## Input data
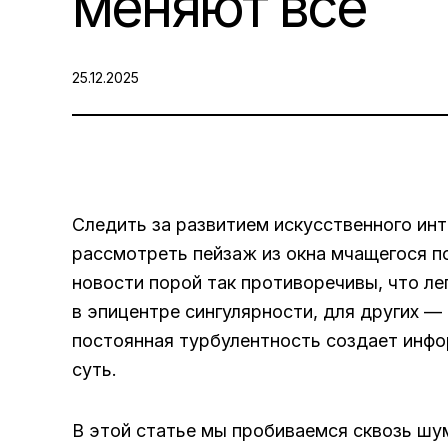
меняют всё
POSTED
25.12.2025
ON:
Следить за развитием искусственного инт
рассмотреть пейзаж из окна мчащегося п
новости порой так противоречивы, что ле
в эпицентре сингулярности, для других —
постоянная турбулентность создает инф
суть.
В этой статье мы пробиваемся сквозь шу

## Your instructions
Copy the text read from the records line for line, unchanged, and leave the pictures out.

## Output
меняют всё
POSTED
25.12.2025
ON:
Следить за развитием искусственного инт
рассмотреть пейзаж из окна мчащегося п
новости порой так противоречивы, что ле
в эпицентре сингулярности, для других —
постоянная турбулентность создает инф
суть.
В этой статье мы пробиваемся сквозь шу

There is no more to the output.